# Required work
Would you restate the entries below exactly, keeping every line?

# Data listing
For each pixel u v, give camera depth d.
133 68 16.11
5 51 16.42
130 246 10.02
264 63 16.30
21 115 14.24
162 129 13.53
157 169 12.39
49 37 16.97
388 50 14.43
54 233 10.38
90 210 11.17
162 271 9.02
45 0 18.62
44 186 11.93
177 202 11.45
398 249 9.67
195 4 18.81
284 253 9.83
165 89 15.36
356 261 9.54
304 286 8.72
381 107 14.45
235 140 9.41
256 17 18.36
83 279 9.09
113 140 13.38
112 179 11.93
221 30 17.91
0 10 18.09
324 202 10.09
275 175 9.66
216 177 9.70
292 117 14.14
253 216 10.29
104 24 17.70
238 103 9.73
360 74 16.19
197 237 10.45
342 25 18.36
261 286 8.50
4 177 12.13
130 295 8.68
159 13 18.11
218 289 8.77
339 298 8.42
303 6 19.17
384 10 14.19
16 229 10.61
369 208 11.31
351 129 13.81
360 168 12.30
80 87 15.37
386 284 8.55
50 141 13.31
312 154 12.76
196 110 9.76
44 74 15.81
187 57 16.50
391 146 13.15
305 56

# Output below
For each pixel u v, give camera depth d.
133 68 16.11
5 51 16.42
130 246 10.02
264 63 16.30
21 115 14.24
162 129 13.53
157 169 12.39
49 37 16.97
388 50 14.43
54 233 10.38
90 210 11.17
162 271 9.02
45 0 18.62
44 186 11.93
177 202 11.45
398 249 9.67
195 4 18.81
284 253 9.83
165 89 15.36
356 261 9.54
304 286 8.72
381 107 14.45
235 140 9.41
256 17 18.36
83 279 9.09
113 140 13.38
112 179 11.93
221 30 17.91
0 10 18.09
324 202 10.09
275 175 9.66
216 177 9.70
292 117 14.14
253 216 10.29
104 24 17.70
238 103 9.73
360 74 16.19
197 237 10.45
342 25 18.36
261 286 8.50
4 177 12.13
130 295 8.68
159 13 18.11
218 289 8.77
339 298 8.42
303 6 19.17
384 10 14.19
16 229 10.61
369 208 11.31
351 129 13.81
360 168 12.30
80 87 15.37
386 284 8.55
50 141 13.31
312 154 12.76
196 110 9.76
44 74 15.81
187 57 16.50
391 146 13.15
305 56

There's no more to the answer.